PASSAGE TO READ:
________________
The first element of such a charge that the recipient must address is that their presentation is so arrogant that the provocateur feels the need to bring them down a notch. Once the recipient addresses that charge, and a person that seeks an honest presentation should reflect on it, the recipient should immediately focus on the motivations for making such a charge.
Some people pose this notion as often as possible. It’s a silky, smooth method of stating that they think the speaker is wrong, and so wrong that they might be stupid. They often pose the notion as if the speaker has never considered that idea before. If it’s not that, then they need the speaker to satisfy their needs, and their ego, before the speaker continues. As for the idea that I’ve never considered it before, I want to ask them if they’ve ever met my dad. The provocateur knew my dad well. They knew that my dad questioned everything that came out of my mouth. They also knew that my dad believed I was wrong about everything, and he assumed that I didn’t have the facilities to be an independent thinker. I considered this an insult in my younger years, but I now understand how difficult it is for a parent to believe that that person they knew as a toddler can arrive at independent thought, but it took me a while to reach that level of understanding. I don’t think my dad introduced this mindset to lead me to try to prove him wrong, but that was the result.
The interesting dynamic in these conversations is that prolonged involvement with a person that makes such a charge will reveal the idea that they’ve never considered the idea that they could be wrong. Their vantage point is often that of the contrarian, and that contrarian challenges what they consider a status quo relative to their own life. This mindset does not lead to reflection on one’s own set of beliefs. They have focused their energy on refuting the speaker’s words and the “Have you ever considered the idea that you might be wrong?” is the best weapon they have in their arsenal.
The ideal method of refuting further questions of this sort is to qualify every statement a speaker makes with, “I could be wrong but-”. As I’ll note below, I used to do this, but I found it tedious after a while.
I could be wrong, but I think any attempt a person makes to describe human nature is going to be fraught with peril. Most people will not agree with such descriptions, and they might view that person’s conclusions as simplistic, trite, and anecdotal. Some might even view the positions a person takes, as so wrong, they could be stupid.
In one regard, I view such assessments with envy, because I don’t understand how one person can unilaterally reject another’s opinion with such certitude. I still don’t, as evidenced by the fact that I still remember my friend’s ‘You might be stupid’ charge more than twenty years after she made it. I assume that she dismissed the assessments I made of her so well that she doesn’t remember them, as she was as certain then, as I assume she is now, that she was right and I was not only wrong, but I could be stupid.
________________
ACTIVITY: Translate this sentence from the essay on being asked whether you might be wrong into Spanish: "This mindset does not lead to reflection on one’s own set of beliefs." The entries have no role in this work.
________________
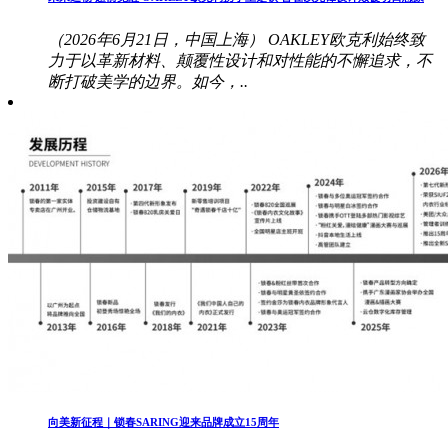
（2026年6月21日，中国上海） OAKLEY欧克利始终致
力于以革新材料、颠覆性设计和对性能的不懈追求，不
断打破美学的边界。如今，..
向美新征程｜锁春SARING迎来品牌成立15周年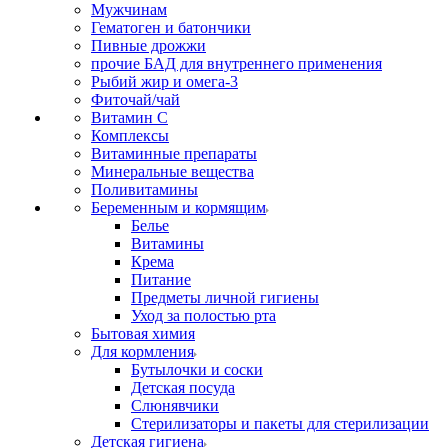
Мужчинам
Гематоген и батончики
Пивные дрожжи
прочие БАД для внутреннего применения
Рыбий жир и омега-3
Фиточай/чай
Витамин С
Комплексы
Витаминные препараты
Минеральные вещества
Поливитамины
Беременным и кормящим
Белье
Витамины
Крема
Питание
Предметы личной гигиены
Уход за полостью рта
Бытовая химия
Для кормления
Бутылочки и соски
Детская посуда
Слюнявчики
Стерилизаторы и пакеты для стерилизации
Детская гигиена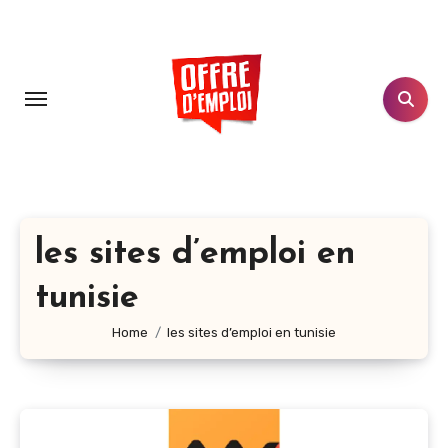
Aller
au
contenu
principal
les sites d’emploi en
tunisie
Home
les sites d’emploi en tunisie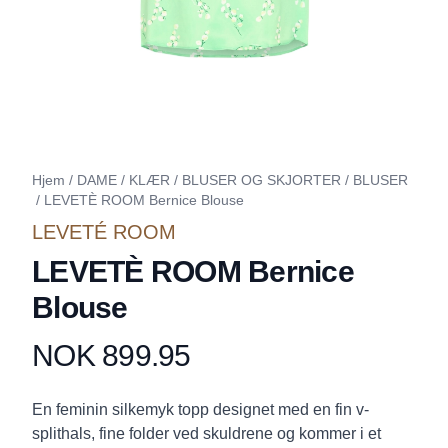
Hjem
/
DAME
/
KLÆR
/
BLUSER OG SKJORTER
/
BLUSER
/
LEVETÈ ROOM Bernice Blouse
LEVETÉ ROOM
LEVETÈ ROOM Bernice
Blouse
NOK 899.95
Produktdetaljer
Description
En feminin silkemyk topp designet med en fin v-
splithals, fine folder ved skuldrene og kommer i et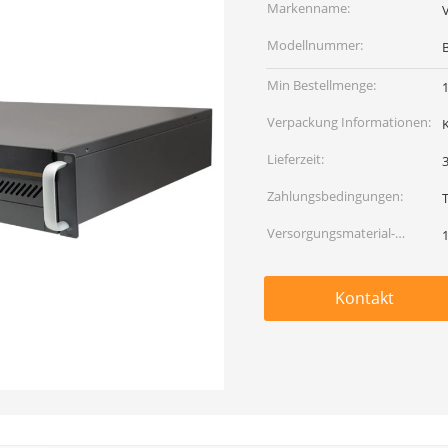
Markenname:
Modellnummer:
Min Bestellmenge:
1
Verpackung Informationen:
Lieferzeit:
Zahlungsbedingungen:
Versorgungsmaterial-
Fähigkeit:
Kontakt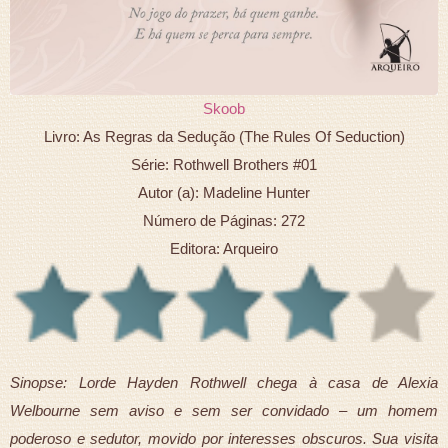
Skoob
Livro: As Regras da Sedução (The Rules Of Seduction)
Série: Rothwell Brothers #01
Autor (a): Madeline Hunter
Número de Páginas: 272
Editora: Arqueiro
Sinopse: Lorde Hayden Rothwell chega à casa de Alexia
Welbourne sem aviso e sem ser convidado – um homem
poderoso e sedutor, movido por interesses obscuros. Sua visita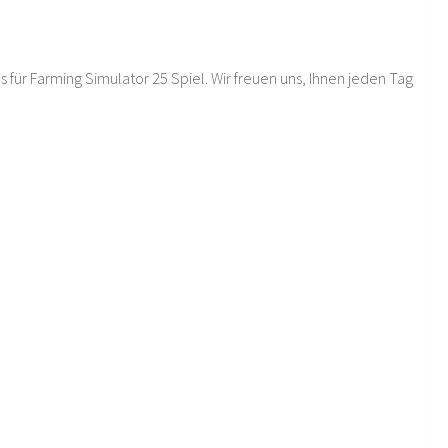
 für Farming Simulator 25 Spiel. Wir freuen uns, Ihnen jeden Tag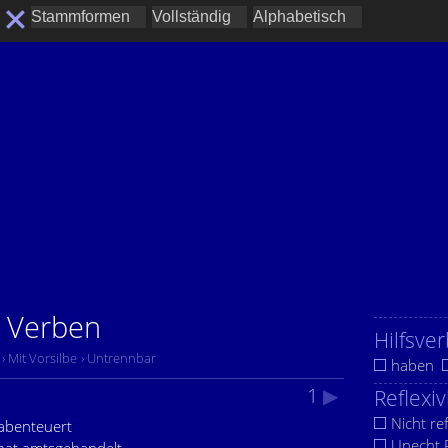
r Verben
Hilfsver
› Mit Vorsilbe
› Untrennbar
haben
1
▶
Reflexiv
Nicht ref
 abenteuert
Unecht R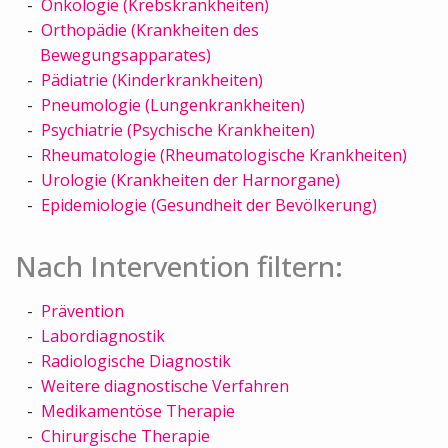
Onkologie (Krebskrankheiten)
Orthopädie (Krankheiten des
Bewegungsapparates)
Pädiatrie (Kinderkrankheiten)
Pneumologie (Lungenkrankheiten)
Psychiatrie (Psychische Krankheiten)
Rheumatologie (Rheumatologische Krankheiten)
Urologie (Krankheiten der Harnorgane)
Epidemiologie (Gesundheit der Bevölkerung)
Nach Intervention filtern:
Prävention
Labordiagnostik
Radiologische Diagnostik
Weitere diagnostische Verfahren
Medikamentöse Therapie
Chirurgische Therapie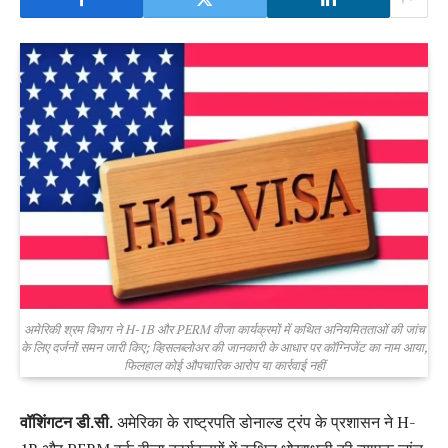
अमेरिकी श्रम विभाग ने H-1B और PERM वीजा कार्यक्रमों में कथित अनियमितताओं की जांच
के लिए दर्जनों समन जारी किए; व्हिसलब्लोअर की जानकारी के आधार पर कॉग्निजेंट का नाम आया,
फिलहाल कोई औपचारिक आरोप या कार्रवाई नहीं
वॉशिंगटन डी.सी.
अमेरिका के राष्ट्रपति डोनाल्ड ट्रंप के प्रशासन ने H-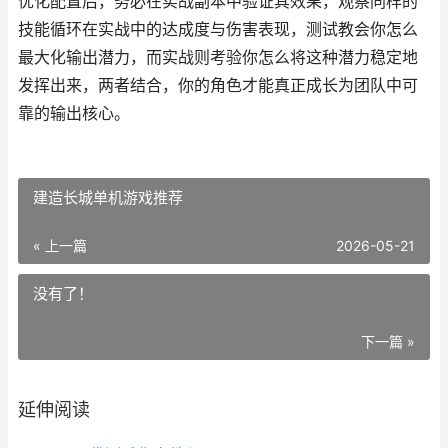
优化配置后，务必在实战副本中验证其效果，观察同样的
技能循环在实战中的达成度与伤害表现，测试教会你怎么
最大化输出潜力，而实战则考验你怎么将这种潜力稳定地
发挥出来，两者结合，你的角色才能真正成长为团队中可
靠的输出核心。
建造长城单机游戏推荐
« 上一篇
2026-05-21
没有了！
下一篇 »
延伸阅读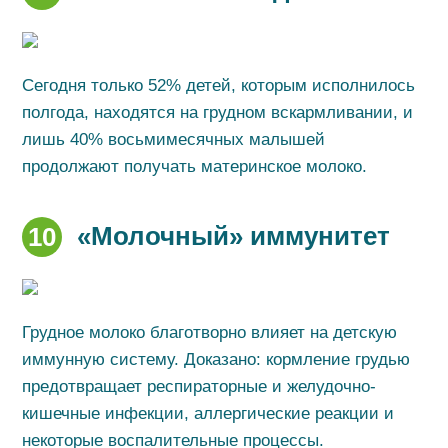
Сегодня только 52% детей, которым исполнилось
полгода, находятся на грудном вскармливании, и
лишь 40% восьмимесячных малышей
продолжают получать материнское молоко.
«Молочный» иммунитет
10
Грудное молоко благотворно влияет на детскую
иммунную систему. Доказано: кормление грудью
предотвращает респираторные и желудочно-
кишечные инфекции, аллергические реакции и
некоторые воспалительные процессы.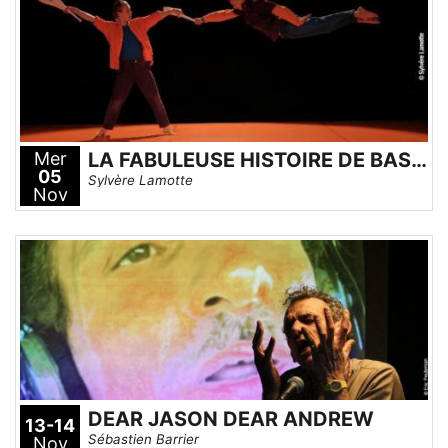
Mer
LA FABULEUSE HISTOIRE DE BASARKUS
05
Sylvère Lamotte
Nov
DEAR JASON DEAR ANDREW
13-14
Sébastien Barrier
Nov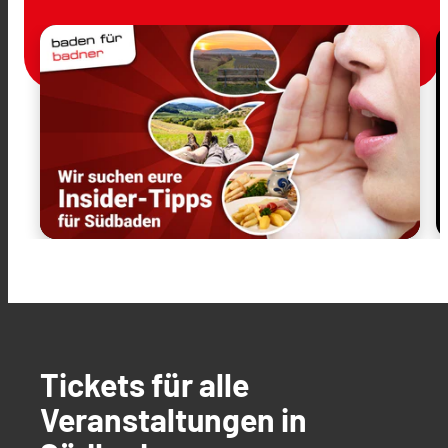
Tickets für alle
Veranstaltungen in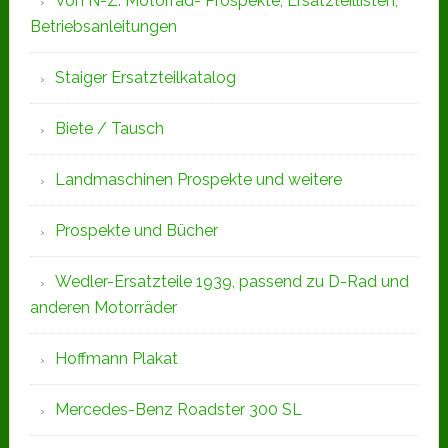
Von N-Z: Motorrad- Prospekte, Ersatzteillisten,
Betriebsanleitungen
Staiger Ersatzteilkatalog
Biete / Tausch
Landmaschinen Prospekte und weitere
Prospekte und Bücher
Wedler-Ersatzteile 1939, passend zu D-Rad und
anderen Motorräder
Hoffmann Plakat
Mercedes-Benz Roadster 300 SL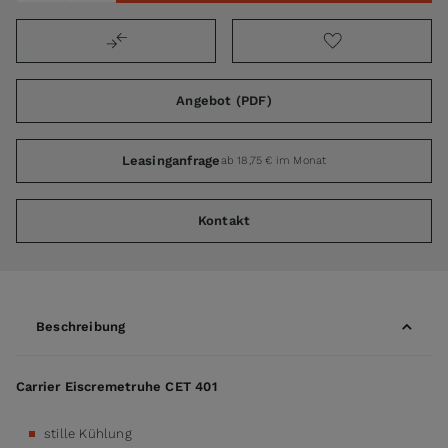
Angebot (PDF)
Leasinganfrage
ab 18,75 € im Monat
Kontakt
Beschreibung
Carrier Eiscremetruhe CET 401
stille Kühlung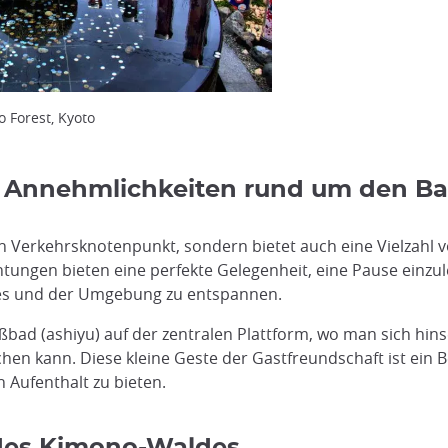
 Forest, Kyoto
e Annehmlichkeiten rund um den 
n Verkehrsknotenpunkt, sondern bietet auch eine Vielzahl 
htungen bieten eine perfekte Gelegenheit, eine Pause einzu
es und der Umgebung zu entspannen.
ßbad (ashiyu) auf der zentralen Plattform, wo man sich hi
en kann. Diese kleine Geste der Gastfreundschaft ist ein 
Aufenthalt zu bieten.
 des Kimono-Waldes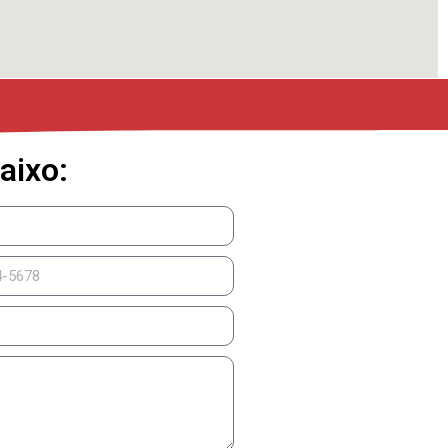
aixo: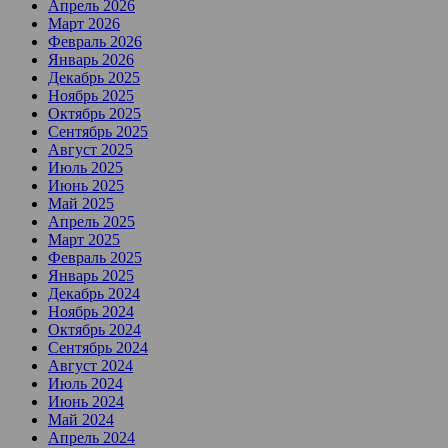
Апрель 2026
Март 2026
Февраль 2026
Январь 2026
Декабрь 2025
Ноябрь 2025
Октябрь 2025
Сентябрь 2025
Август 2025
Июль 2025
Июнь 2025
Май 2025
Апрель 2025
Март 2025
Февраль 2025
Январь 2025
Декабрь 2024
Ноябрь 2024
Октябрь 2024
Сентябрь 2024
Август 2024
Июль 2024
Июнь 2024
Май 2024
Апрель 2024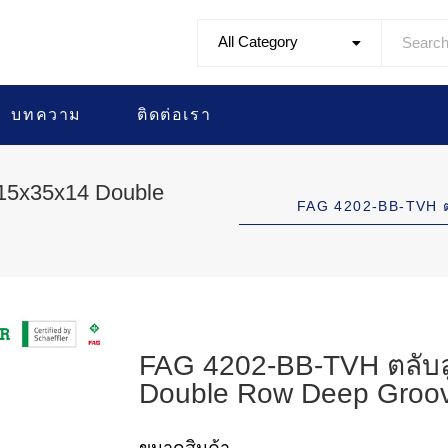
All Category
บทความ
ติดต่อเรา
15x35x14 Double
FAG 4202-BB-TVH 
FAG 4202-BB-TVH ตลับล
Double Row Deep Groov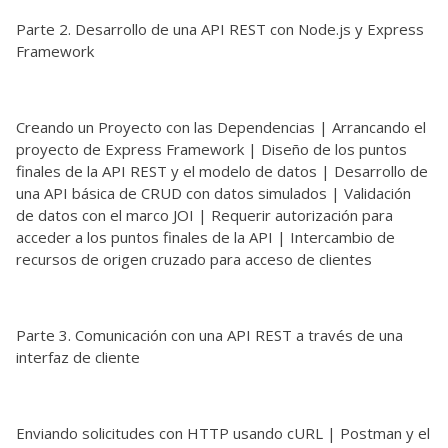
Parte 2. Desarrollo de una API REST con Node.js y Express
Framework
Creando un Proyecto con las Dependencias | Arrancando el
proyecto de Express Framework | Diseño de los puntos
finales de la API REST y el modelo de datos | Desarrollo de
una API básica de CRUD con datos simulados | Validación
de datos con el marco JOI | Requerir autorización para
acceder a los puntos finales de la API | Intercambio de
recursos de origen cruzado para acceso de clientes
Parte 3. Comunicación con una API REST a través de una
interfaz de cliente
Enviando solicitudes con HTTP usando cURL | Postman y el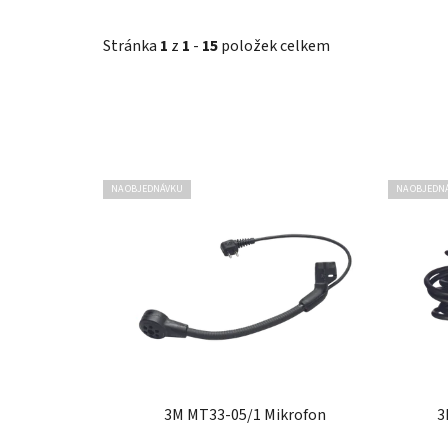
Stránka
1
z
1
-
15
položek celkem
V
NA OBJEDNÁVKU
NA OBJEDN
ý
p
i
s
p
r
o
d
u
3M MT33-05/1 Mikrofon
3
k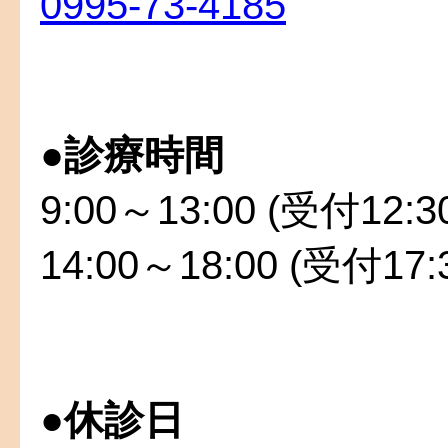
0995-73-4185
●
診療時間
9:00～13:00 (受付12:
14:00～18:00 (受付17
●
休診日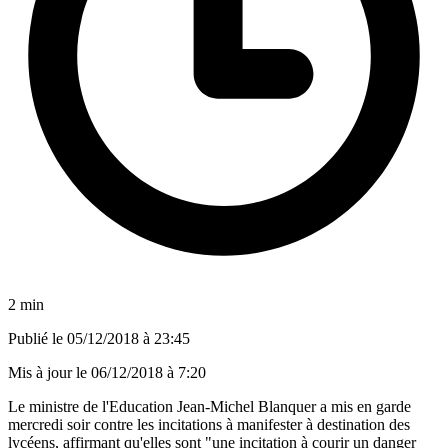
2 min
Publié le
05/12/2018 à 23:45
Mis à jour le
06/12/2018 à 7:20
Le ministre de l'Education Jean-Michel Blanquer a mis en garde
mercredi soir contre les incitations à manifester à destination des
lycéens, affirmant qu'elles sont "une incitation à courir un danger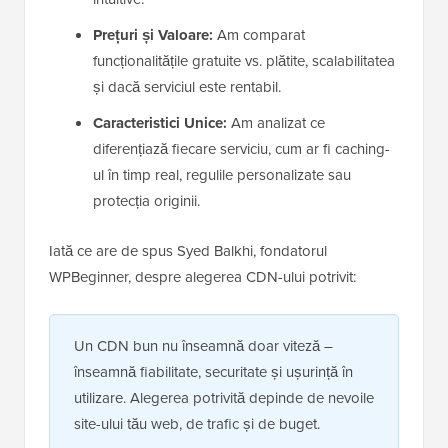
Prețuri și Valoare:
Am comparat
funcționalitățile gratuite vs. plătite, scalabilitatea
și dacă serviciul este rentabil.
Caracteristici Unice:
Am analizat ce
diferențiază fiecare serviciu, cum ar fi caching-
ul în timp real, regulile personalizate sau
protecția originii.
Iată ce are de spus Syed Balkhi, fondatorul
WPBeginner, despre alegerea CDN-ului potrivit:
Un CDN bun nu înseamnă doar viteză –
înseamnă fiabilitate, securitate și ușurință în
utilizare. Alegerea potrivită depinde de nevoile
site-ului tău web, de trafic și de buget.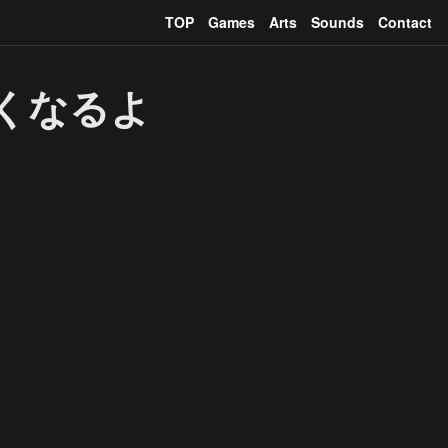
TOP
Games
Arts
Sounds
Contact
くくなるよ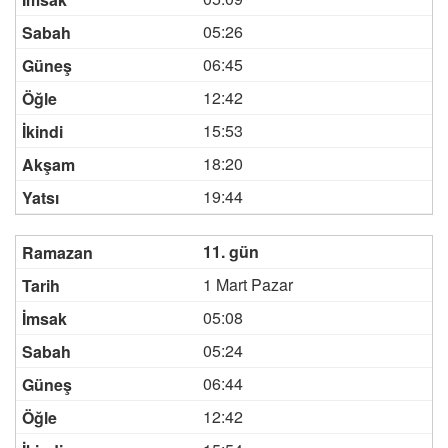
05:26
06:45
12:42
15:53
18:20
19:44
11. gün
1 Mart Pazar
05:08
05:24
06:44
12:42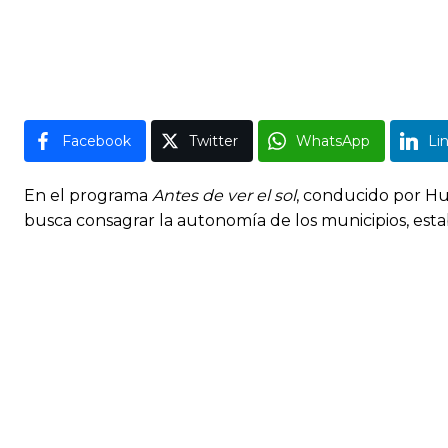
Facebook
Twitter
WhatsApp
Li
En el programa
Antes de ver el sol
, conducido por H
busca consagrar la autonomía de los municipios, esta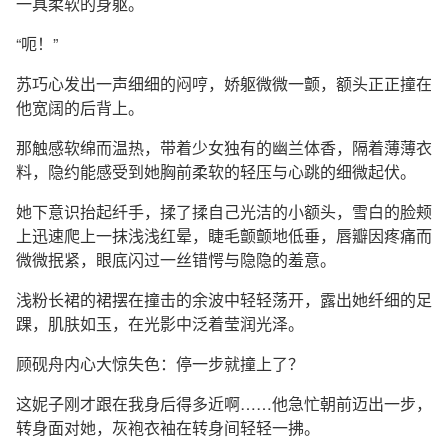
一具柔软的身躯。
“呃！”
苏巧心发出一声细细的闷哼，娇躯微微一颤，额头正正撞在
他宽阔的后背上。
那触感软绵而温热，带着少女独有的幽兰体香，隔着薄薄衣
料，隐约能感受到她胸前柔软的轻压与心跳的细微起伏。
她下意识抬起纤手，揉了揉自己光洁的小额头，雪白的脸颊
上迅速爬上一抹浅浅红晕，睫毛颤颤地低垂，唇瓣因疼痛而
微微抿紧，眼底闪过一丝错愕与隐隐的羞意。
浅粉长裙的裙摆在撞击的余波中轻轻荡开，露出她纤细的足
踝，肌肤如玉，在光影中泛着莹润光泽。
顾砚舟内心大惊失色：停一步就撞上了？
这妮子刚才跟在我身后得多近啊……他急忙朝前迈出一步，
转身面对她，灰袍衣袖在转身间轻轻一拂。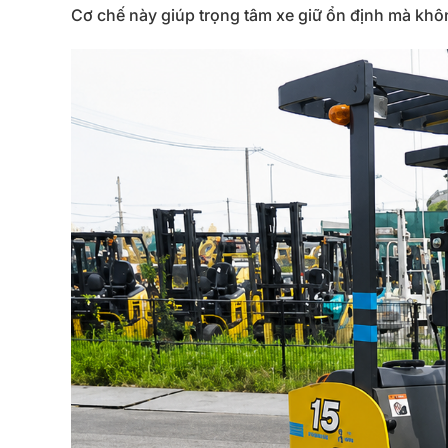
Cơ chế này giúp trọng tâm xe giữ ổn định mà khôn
________________
COMPLETED EXERCISE: Esta mentalidad no conduce a la reflexión sobre el propio conjunto de creencias.